WHAT THE TASK ASKS: Copy out each of the following items exactly as given, line for line.

[Start of ROWS]

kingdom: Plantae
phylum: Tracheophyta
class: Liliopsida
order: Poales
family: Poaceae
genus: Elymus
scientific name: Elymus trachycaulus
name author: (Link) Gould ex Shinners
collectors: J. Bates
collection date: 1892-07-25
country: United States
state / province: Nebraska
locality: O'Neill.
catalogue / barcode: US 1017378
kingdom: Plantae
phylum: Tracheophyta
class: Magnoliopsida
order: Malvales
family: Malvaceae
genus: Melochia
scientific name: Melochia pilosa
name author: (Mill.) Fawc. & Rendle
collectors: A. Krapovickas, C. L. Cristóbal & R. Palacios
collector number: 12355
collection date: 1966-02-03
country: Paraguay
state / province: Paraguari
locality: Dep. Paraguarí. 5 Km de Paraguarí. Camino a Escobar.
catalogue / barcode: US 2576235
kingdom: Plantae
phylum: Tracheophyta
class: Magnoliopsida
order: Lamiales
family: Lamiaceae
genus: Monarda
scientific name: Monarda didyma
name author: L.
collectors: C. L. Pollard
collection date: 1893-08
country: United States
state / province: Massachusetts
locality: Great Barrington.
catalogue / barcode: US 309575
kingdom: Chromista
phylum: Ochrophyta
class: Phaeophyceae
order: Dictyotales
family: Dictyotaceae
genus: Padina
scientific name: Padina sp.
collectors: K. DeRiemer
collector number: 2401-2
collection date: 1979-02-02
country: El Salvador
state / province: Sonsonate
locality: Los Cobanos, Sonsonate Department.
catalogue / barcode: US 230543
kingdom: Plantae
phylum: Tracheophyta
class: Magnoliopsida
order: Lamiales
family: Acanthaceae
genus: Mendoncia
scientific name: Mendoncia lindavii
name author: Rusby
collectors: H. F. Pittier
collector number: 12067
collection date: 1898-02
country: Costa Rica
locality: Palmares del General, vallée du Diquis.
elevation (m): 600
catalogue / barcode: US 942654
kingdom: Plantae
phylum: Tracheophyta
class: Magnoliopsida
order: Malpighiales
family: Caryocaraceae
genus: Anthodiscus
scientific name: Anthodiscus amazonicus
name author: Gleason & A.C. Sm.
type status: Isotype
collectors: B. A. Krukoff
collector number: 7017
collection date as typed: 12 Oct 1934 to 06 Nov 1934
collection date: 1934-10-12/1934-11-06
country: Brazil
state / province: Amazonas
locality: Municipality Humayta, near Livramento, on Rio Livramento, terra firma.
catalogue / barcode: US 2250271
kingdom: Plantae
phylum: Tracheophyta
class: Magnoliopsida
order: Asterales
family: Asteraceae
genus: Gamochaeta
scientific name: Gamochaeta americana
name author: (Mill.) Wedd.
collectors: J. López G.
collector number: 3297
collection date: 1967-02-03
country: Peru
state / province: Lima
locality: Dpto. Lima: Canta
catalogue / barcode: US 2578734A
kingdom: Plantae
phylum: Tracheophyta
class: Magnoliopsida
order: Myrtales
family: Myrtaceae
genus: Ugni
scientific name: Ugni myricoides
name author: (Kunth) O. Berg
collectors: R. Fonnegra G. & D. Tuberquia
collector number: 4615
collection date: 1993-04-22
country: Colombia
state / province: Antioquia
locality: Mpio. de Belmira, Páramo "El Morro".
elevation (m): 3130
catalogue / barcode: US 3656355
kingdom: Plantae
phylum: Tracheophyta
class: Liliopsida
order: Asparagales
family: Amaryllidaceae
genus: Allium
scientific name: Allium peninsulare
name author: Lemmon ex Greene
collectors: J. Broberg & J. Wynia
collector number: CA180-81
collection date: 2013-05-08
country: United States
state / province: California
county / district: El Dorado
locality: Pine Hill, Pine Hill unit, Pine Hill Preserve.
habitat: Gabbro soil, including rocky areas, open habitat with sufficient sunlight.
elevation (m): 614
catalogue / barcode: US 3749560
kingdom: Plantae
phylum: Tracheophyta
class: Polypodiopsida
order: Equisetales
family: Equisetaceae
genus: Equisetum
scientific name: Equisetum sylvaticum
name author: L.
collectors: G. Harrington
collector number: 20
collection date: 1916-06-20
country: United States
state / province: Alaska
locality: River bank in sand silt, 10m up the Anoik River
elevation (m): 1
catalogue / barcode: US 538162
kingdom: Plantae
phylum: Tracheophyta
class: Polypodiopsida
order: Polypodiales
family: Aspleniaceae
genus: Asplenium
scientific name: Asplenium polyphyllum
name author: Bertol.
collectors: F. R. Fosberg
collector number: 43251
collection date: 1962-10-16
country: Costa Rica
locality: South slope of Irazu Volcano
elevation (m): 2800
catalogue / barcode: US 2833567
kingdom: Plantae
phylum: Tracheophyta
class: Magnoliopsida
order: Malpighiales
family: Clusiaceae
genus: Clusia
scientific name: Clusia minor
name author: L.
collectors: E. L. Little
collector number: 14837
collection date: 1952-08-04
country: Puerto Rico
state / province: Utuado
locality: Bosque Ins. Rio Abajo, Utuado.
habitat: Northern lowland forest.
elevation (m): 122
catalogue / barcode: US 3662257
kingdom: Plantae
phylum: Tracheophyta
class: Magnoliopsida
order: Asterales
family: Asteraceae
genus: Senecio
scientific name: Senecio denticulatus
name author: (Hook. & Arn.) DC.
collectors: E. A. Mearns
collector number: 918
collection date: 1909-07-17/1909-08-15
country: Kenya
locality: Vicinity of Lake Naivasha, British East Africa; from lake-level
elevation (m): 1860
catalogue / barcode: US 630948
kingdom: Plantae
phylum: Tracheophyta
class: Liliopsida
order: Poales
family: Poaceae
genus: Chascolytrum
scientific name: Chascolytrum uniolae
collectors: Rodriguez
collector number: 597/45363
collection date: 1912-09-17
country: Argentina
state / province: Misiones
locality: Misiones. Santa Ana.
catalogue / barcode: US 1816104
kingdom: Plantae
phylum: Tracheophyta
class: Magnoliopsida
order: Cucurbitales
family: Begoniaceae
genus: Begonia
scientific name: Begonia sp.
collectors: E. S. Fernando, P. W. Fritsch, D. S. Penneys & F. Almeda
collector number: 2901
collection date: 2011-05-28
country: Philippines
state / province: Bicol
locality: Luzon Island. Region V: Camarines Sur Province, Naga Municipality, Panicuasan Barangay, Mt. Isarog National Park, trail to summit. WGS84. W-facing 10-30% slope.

[End of ROWS]

EXERCISE RESULT:
kingdom: Plantae
phylum: Tracheophyta
class: Liliopsida
order: Poales
family: Poaceae
genus: Elymus
scientific name: Elymus trachycaulus
name author: (Link) Gould ex Shinners
collectors: J. Bates
collection date: 1892-07-25
country: United States
state / province: Nebraska
locality: O'Neill.
catalogue / barcode: US 1017378
kingdom: Plantae
phylum: Tracheophyta
class: Magnoliopsida
order: Malvales
family: Malvaceae
genus: Melochia
scientific name: Melochia pilosa
name author: (Mill.) Fawc. & Rendle
collectors: A. Krapovickas, C. L. Cristóbal & R. Palacios
collector number: 12355
collection date: 1966-02-03
country: Paraguay
state / province: Paraguari
locality: Dep. Paraguarí. 5 Km de Paraguarí. Camino a Escobar.
catalogue / barcode: US 2576235
kingdom: Plantae
phylum: Tracheophyta
class: Magnoliopsida
order: Lamiales
family: Lamiaceae
genus: Monarda
scientific name: Monarda didyma
name author: L.
collectors: C. L. Pollard
collection date: 1893-08
country: United States
state / province: Massachusetts
locality: Great Barrington.
catalogue / barcode: US 309575
kingdom: Chromista
phylum: Ochrophyta
class: Phaeophyceae
order: Dictyotales
family: Dictyotaceae
genus: Padina
scientific name: Padina sp.
collectors: K. DeRiemer
collector number: 2401-2
collection date: 1979-02-02
country: El Salvador
state / province: Sonsonate
locality: Los Cobanos, Sonsonate Department.
catalogue / barcode: US 230543
kingdom: Plantae
phylum: Tracheophyta
class: Magnoliopsida
order: Lamiales
family: Acanthaceae
genus: Mendoncia
scientific name: Mendoncia lindavii
name author: Rusby
collectors: H. F. Pittier
collector number: 12067
collection date: 1898-02
country: Costa Rica
locality: Palmares del General, vallée du Diquis.
elevation (m): 600
catalogue / barcode: US 942654
kingdom: Plantae
phylum: Tracheophyta
class: Magnoliopsida
order: Malpighiales
family: Caryocaraceae
genus: Anthodiscus
scientific name: Anthodiscus amazonicus
name author: Gleason & A.C. Sm.
type status: Isotype
collectors: B. A. Krukoff
collector number: 7017
collection date as typed: 12 Oct 1934 to 06 Nov 1934
collection date: 1934-10-12/1934-11-06
country: Brazil
state / province: Amazonas
locality: Municipality Humayta, near Livramento, on Rio Livramento, terra firma.
catalogue / barcode: US 2250271
kingdom: Plantae
phylum: Tracheophyta
class: Magnoliopsida
order: Asterales
family: Asteraceae
genus: Gamochaeta
scientific name: Gamochaeta americana
name author: (Mill.) Wedd.
collectors: J. López G.
collector number: 3297
collection date: 1967-02-03
country: Peru
state / province: Lima
locality: Dpto. Lima: Canta
catalogue / barcode: US 2578734A
kingdom: Plantae
phylum: Tracheophyta
class: Magnoliopsida
order: Myrtales
family: Myrtaceae
genus: Ugni
scientific name: Ugni myricoides
name author: (Kunth) O. Berg
collectors: R. Fonnegra G. & D. Tuberquia
collector number: 4615
collection date: 1993-04-22
country: Colombia
state / province: Antioquia
locality: Mpio. de Belmira, Páramo "El Morro".
elevation (m): 3130
catalogue / barcode: US 3656355
kingdom: Plantae
phylum: Tracheophyta
class: Liliopsida
order: Asparagales
family: Amaryllidaceae
genus: Allium
scientific name: Allium peninsulare
name author: Lemmon ex Greene
collectors: J. Broberg & J. Wynia
collector number: CA180-81
collection date: 2013-05-08
country: United States
state / province: California
county / district: El Dorado
locality: Pine Hill, Pine Hill unit, Pine Hill Preserve.
habitat: Gabbro soil, including rocky areas, open habitat with sufficient sunlight.
elevation (m): 614
catalogue / barcode: US 3749560
kingdom: Plantae
phylum: Tracheophyta
class: Polypodiopsida
order: Equisetales
family: Equisetaceae
genus: Equisetum
scientific name: Equisetum sylvaticum
name author: L.
collectors: G. Harrington
collector number: 20
collection date: 1916-06-20
country: United States
state / province: Alaska
locality: River bank in sand silt, 10m up the Anoik River
elevation (m): 1
catalogue / barcode: US 538162
kingdom: Plantae
phylum: Tracheophyta
class: Polypodiopsida
order: Polypodiales
family: Aspleniaceae
genus: Asplenium
scientific name: Asplenium polyphyllum
name author: Bertol.
collectors: F. R. Fosberg
collector number: 43251
collection date: 1962-10-16
country: Costa Rica
locality: South slope of Irazu Volcano
elevation (m): 2800
catalogue / barcode: US 2833567
kingdom: Plantae
phylum: Tracheophyta
class: Magnoliopsida
order: Malpighiales
family: Clusiaceae
genus: Clusia
scientific name: Clusia minor
name author: L.
collectors: E. L. Little
collector number: 14837
collection date: 1952-08-04
country: Puerto Rico
state / province: Utuado
locality: Bosque Ins. Rio Abajo, Utuado.
habitat: Northern lowland forest.
elevation (m): 122
catalogue / barcode: US 3662257
kingdom: Plantae
phylum: Tracheophyta
class: Magnoliopsida
order: Asterales
family: Asteraceae
genus: Senecio
scientific name: Senecio denticulatus
name author: (Hook. & Arn.) DC.
collectors: E. A. Mearns
collector number: 918
collection date: 1909-07-17/1909-08-15
country: Kenya
locality: Vicinity of Lake Naivasha, British East Africa; from lake-level
elevation (m): 1860
catalogue / barcode: US 630948
kingdom: Plantae
phylum: Tracheophyta
class: Liliopsida
order: Poales
family: Poaceae
genus: Chascolytrum
scientific name: Chascolytrum uniolae
collectors: Rodriguez
collector number: 597/45363
collection date: 1912-09-17
country: Argentina
state / province: Misiones
locality: Misiones. Santa Ana.
catalogue / barcode: US 1816104
kingdom: Plantae
phylum: Tracheophyta
class: Magnoliopsida
order: Cucurbitales
family: Begoniaceae
genus: Begonia
scientific name: Begonia sp.
collectors: E. S. Fernando, P. W. Fritsch, D. S. Penneys & F. Almeda
collector number: 2901
collection date: 2011-05-28
country: Philippines
state / province: Bicol
locality: Luzon Island. Region V: Camarines Sur Province, Naga Municipality, Panicuasan Barangay, Mt. Isarog National Park, trail to summit. WGS84. W-facing 10-30% slope.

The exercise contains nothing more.